--- Work order ---
Where the string "paths" shows up in a line of the records, copy that line.
*** Begin section ***
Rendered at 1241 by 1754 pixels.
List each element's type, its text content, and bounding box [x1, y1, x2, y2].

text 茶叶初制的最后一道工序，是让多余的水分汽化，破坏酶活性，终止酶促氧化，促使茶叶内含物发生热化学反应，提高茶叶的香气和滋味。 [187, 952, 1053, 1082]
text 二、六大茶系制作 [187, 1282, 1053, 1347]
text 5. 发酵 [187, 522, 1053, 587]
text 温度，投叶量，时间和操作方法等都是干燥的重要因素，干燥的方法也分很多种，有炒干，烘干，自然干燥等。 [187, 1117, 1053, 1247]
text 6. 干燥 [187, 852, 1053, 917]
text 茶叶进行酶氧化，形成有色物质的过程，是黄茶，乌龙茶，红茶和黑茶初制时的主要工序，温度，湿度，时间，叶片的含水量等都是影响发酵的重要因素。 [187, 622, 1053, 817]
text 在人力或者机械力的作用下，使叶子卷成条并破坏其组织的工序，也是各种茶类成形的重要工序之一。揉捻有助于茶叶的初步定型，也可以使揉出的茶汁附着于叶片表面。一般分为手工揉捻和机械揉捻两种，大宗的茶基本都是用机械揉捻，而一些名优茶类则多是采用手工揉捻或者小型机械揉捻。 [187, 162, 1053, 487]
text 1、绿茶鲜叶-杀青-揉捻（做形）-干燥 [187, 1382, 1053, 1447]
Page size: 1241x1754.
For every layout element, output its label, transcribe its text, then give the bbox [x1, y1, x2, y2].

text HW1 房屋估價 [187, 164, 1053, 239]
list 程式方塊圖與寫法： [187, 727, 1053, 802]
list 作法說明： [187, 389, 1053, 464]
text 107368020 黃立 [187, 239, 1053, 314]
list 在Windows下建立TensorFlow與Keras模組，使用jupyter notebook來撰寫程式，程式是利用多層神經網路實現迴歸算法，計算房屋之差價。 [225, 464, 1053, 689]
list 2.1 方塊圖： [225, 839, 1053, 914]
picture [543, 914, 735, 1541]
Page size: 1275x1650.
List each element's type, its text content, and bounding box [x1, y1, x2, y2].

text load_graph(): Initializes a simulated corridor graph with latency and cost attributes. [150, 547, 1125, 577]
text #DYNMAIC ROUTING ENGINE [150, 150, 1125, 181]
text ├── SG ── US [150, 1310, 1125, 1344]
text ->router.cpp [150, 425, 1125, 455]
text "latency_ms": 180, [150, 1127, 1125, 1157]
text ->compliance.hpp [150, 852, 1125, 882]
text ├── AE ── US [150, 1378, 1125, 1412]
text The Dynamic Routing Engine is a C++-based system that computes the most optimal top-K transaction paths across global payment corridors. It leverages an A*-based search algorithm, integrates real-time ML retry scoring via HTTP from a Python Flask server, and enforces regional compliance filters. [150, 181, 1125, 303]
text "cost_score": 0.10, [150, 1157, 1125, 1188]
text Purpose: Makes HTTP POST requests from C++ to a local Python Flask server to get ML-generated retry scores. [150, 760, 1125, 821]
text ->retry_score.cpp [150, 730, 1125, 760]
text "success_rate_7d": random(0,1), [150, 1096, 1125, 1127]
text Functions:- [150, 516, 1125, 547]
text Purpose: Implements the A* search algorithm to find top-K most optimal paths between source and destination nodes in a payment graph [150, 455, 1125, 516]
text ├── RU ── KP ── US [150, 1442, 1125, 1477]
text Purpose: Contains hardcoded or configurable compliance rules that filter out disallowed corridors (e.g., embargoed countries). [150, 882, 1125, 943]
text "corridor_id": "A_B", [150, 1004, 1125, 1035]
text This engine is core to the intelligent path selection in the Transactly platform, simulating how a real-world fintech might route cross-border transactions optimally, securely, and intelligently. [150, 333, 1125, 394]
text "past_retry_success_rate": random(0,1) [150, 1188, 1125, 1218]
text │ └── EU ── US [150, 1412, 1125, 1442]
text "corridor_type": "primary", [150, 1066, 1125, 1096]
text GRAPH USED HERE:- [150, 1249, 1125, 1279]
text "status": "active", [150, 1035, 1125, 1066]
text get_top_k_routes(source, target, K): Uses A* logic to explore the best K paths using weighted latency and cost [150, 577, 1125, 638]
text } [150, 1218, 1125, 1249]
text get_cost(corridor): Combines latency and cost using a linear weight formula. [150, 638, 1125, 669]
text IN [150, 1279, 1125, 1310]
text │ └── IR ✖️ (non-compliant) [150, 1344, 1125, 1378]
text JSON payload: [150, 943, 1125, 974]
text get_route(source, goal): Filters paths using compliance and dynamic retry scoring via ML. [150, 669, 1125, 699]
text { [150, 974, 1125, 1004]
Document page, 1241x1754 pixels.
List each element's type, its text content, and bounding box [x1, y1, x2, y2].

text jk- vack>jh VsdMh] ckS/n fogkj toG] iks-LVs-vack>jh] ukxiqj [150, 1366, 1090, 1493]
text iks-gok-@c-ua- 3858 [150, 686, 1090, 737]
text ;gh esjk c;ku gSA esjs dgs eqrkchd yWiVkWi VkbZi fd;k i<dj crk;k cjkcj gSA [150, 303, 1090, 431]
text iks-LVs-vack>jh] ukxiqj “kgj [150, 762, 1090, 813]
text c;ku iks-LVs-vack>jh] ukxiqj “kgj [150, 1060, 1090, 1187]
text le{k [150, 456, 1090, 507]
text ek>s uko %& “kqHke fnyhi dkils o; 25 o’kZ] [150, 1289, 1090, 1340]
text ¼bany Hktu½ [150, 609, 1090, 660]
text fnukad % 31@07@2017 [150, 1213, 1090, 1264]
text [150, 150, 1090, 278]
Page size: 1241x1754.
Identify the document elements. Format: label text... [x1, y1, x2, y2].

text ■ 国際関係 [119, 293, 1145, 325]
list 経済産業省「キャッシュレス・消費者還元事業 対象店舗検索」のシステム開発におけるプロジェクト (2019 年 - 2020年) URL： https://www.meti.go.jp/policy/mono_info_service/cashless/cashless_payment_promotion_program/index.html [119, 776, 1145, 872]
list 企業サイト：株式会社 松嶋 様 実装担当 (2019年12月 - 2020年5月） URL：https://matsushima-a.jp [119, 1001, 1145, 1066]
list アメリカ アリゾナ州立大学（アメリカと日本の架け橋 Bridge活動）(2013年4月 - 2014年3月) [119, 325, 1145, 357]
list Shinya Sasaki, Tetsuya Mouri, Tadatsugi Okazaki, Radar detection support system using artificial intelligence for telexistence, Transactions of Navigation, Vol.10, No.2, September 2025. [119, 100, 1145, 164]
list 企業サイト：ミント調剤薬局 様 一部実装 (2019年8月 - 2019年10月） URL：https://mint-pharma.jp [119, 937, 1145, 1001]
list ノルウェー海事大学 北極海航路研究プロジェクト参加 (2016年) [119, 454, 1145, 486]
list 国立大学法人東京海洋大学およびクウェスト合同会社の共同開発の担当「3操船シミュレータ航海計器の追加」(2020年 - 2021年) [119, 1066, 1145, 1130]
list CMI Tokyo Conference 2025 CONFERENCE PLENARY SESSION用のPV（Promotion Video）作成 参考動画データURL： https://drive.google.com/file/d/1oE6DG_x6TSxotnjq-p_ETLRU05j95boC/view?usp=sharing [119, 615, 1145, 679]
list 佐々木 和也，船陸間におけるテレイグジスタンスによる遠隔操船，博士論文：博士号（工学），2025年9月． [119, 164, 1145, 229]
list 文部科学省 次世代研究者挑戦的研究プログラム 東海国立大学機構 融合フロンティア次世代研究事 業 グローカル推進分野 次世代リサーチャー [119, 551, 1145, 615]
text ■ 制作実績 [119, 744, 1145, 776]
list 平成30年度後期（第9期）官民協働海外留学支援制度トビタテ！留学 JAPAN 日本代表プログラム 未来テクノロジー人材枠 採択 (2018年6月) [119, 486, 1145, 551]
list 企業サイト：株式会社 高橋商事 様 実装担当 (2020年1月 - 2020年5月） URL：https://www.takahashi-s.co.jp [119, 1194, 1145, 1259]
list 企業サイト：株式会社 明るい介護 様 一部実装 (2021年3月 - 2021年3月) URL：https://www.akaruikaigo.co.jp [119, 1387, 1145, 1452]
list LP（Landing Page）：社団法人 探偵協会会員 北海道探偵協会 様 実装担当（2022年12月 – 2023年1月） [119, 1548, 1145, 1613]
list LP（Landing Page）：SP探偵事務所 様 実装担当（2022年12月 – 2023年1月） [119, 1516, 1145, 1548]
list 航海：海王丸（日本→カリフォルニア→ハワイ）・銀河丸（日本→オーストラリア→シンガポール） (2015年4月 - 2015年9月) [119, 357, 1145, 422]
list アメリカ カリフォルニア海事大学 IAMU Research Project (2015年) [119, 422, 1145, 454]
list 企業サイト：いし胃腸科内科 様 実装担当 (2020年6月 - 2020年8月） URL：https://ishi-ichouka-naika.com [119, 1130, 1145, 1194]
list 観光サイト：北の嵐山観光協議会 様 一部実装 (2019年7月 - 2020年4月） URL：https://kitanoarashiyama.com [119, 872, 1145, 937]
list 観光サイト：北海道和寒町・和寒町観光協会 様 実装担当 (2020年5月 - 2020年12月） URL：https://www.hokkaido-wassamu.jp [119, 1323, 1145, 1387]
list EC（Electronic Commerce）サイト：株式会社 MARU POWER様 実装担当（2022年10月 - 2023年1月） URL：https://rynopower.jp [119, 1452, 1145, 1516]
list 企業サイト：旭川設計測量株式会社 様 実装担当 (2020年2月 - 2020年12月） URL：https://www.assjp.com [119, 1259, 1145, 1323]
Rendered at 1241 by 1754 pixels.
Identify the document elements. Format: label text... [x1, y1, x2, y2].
*** End section ***
--- Reply ---
text The Dynamic Routing Engine is a C++-based system that computes the most optimal top-K transaction paths across global payment corridors. It leverages an A*-based search algorithm, integrates real-time ML retry scoring via HTTP from a Python Flask server, and enforces regional compliance filters. [150, 181, 1125, 303]
text Purpose: Implements the A* search algorithm to find top-K most optimal paths between source and destination nodes in a payment graph [150, 455, 1125, 516]
text get_top_k_routes(source, target, K): Uses A* logic to explore the best K paths using weighted latency and cost [150, 577, 1125, 638]
text get_route(source, goal): Filters paths using compliance and dynamic retry scoring via ML. [150, 669, 1125, 699]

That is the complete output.